Back in 2009, the above twitter/rfid cat door surfaced in my feed. I remembered that me and a colleague of mine (a brilliant digital director now at North Kingdom) had an interesting discussion about possible futures of APIs in general and connected physical things more specifically. It’s really ever since (and before that) that I’ve been bookmarking and in other ways saving and reflecting thoughts on what I label “offline/online”.

If the internet as such is now finding its way into the minds of the less technically advanced, the second revolution re: internet is the physical one.

I often get “oh shit” reactions when I let my thoughts wander. I had one while preparing a deck and a few workshops around the subject of brand strategy and digital strategy considering the new reality that is networks and the dramatic impact it has on businesses, communications, great ideas etc. I had completely missed the Watson API. I mean, Watson computer. Cognitive powers. AI. API. When that evolves. Oh shit. My head hearts.

An API for the Watson computer by IBM
The IBM Watson API, over at Programmable Web.

Meaning based brand development

For quite a while, I’ve been using Ford as an example of a brand that’s redefined itself (or rather refocused) from car manufacturer to what they refer to as a mobility brand. I think it makes all the difference.

● Stored data
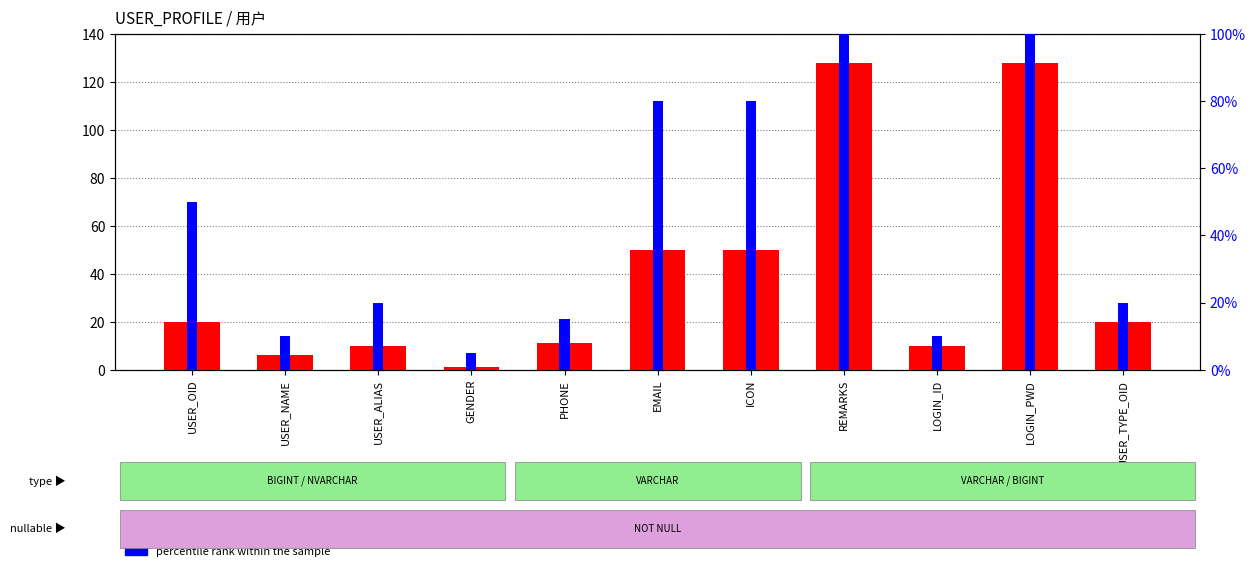

What is the value of the count bar at the 10th from the left?

128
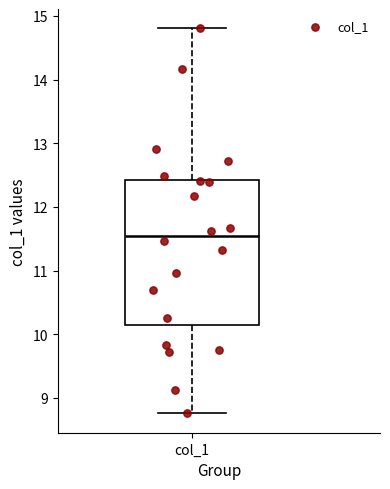

Transcribe this box plot: give where the median line is, the range the box spans, and where the two whiskers end, as read against the y-axis. The values are not printed on the chart, so give them approximately, as read against the axis.

median 11.5, box 10.2 to 12.4, whiskers 8.8 to 14.8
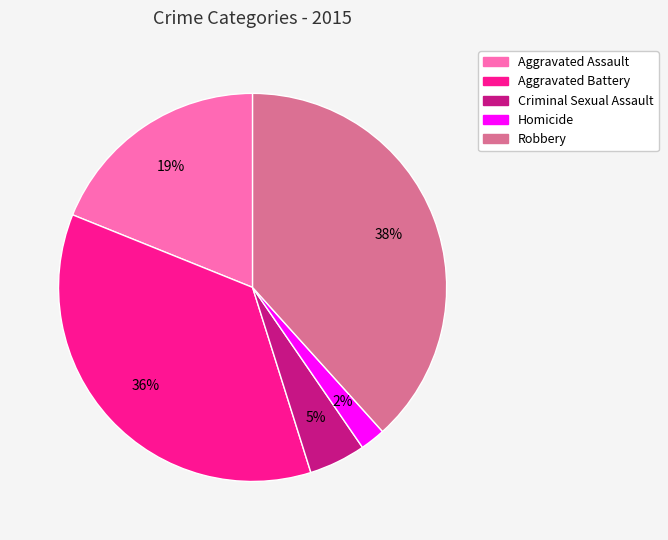

What percentage is the Homicide slice, to the nearest percent?

2%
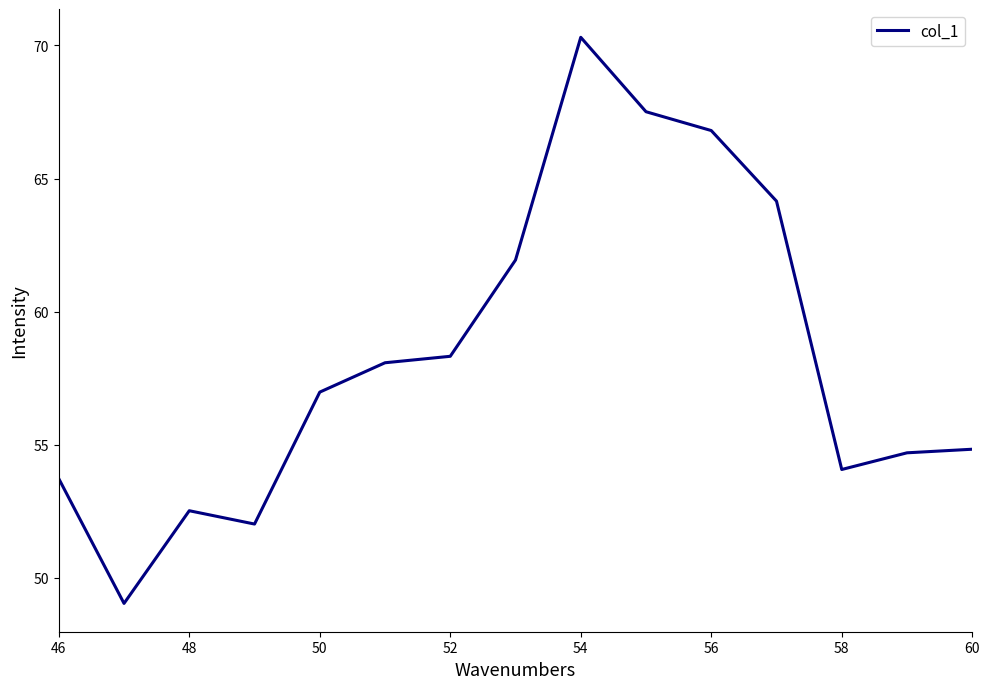

Reading left to right, extract all data points from this chart.

53.7	49.0	52.5	52.0	57.0	58.1	58.3	61.9	70.3	67.5	66.8	64.2	54.1	54.7	54.8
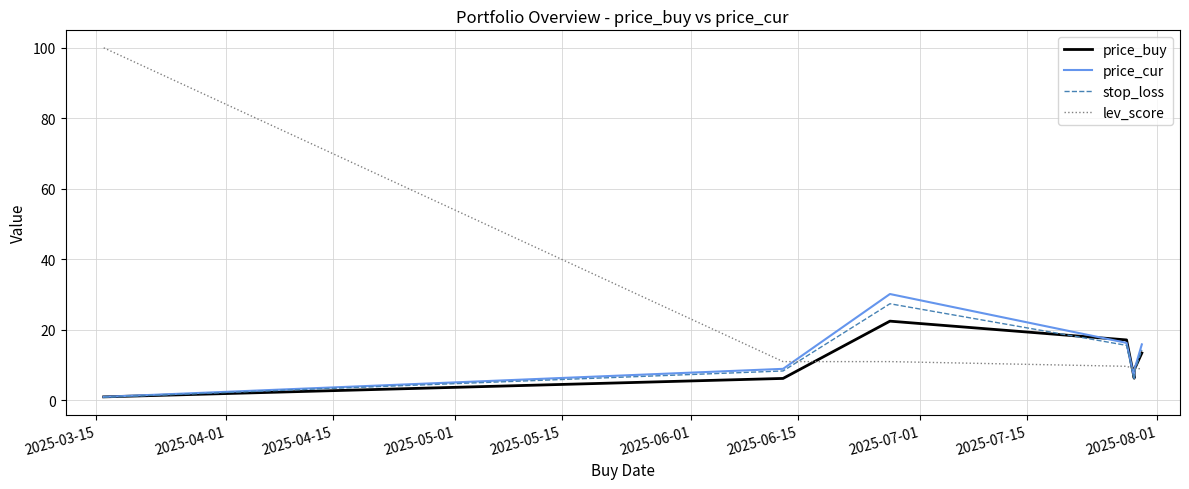

Which series has the largest range (max minus min)?

lev_score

● Exercises
1. List the things that, according to the post on offline/online, the new reality of networks has a dramatic impact on.
2. Decide whether each statement agrees with the post on offline/online, and give yes or no with the deciding words quoted from it. (a) The author's former discussion partner now works as a digital director at North Kingdom. (b) The author calls the physical one the first revolution of the internet. (c) Ford is described as having refocused from car manufacturer to mobility brand.
3. Transcribe the stretch of the post on offline/online from "For quite a" through "all the difference.".

● Outputs for the tasks
1. businesses, communications, great ideas

2.
(a) Yes: "a brilliant digital director now at North Kingdom"
(b) No: "the second revolution re: internet is the physical one"
(c) Yes: "redefined itself (or rather refocused) from car manufacturer to what they refer to as a mobility brand"

3.
For quite a while, I’ve been using Ford as an example of a brand that’s redefined itself (or rather refocused) from car manufacturer to what they refer to as a mobility brand. I think it makes all the difference.